**What you need to do:**
Scan the material below for the word "pixels", then copy every line in which it appears.

**Information given:**
□ □ □

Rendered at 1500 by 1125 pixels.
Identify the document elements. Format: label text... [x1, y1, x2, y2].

□ □ □

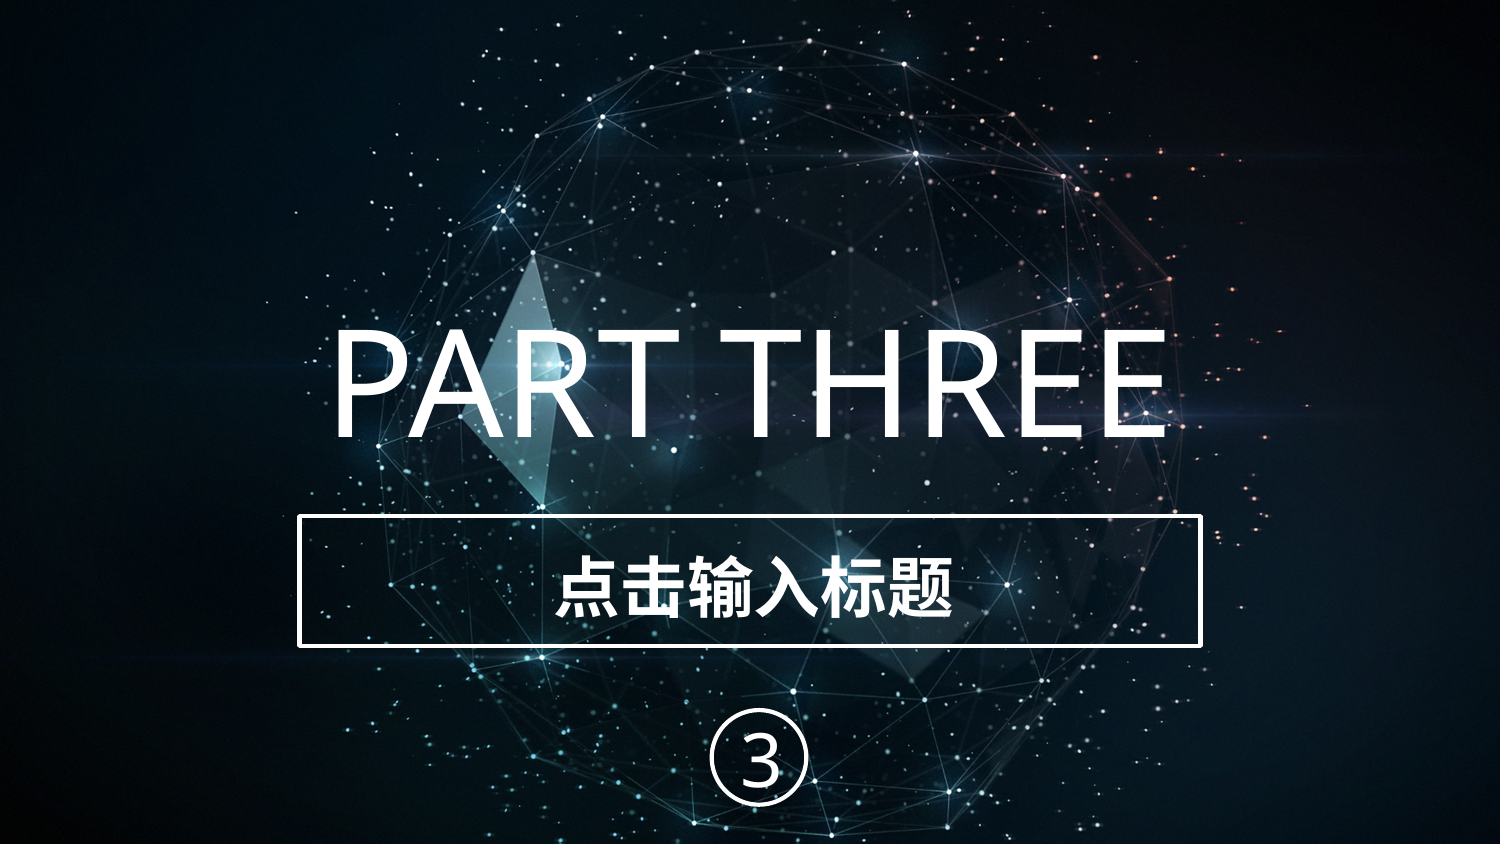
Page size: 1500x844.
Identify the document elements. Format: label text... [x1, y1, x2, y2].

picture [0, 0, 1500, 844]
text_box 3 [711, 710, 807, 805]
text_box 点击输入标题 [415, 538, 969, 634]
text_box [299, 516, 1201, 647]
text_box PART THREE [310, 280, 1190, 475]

□ □ □

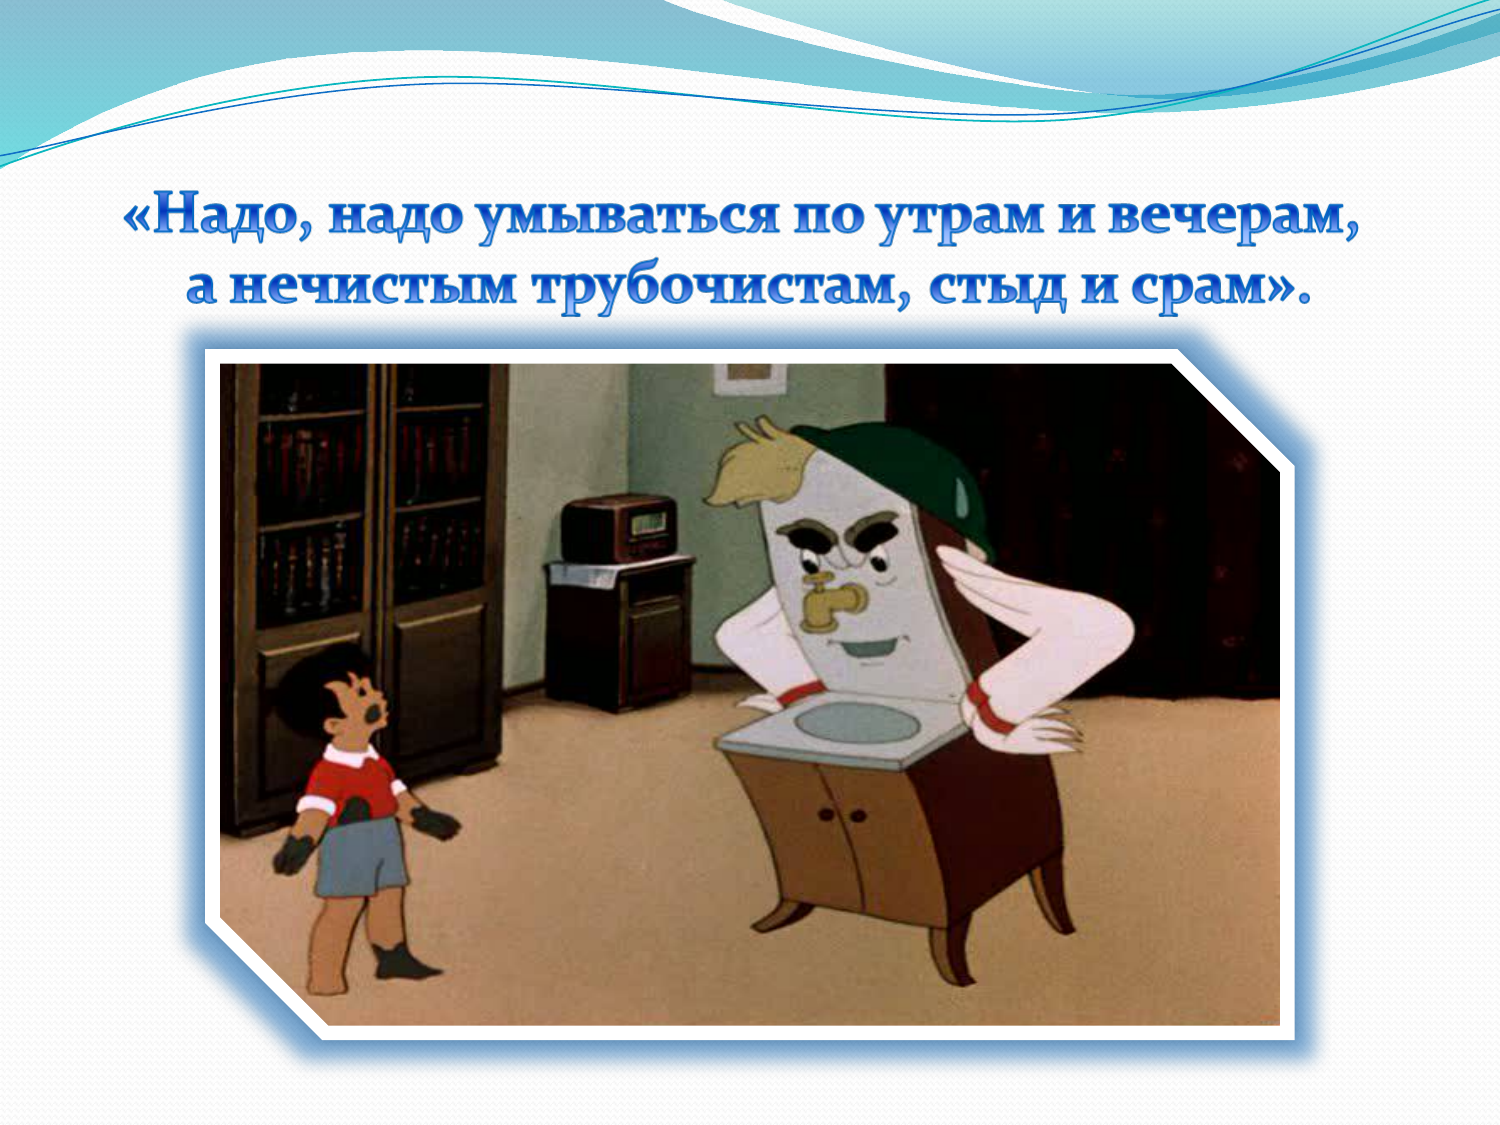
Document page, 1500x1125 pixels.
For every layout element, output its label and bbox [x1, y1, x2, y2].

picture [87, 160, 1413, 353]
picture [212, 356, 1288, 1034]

□ □ □

**Answer:**
Rendered at 1500 by 1125 pixels.
Document page, 1500x1125 pixels.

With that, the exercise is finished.